To our knowledge, no previous survey has investigated the frequency of CRDs in PCOS patients, thus the present work provides an original perspective on the problem, and it offers insights for future multi-disciplinary research in gynecology and pneumology. The collected responses confirm previous indications of a link between PCOS and respiratory diseases. We observed in our sample a prevalence of chronic pulmonary conditions that appears about three times higher than that reported for the general population in Italy. Despite their preliminary and totally qualitative nature, our results fuel the hypothesis of a possible sharing clinical background that may potentially involve endocrine or metabolic alteration of PCOS and respiratory conditions.

Materials|Methods

A Google Form-based questionnaire was released on the communication channels of the web-based community NoiPCOS between the 7 th and the 28 th of February 2025. The questionnaire was in Italian and composed of 14 either open or multiple-choice questions (available as supplementary material – Table S1 ).
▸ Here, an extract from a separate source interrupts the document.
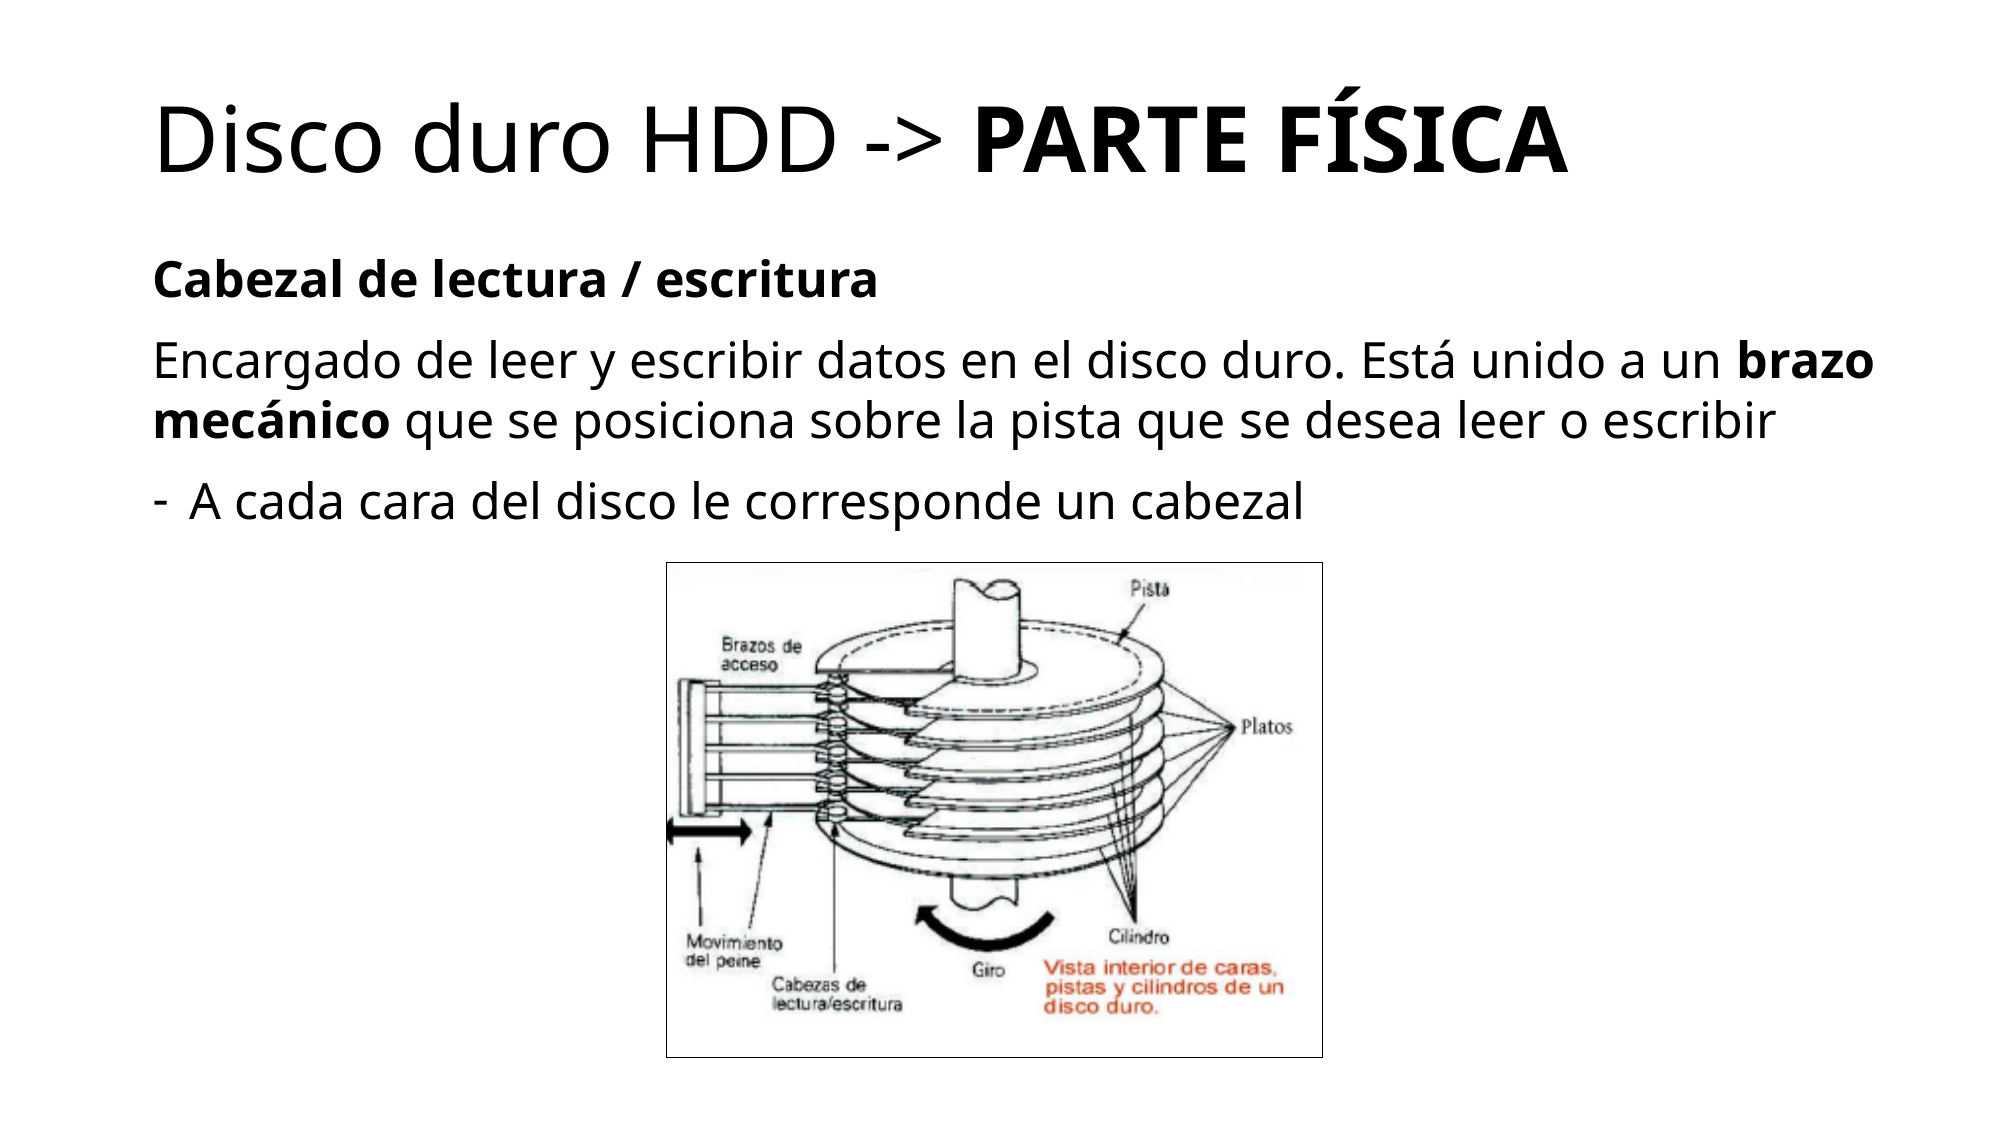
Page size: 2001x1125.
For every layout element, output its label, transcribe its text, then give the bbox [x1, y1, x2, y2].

The interviewees included in the present study agreed to the General Data Protection Regulation (GDPR - UE 2016/679) and maintained anonymity; self-reported PCOS diagnosis; and responded to all questions. Chi-Square test was used to compare proportion between groups. In order to assess any risk factors associated with the presence of CRD, a stepwise multivariate logistic regression was performed. Statistical analyses were carried out at two-sided with a 0.05 significance level, using SAS ® (Version 9.4, SAS Institute Inc., Cary, NC, USA) and STATA™ version 8.2 (Stata Corporation, College Station, Texas, United States).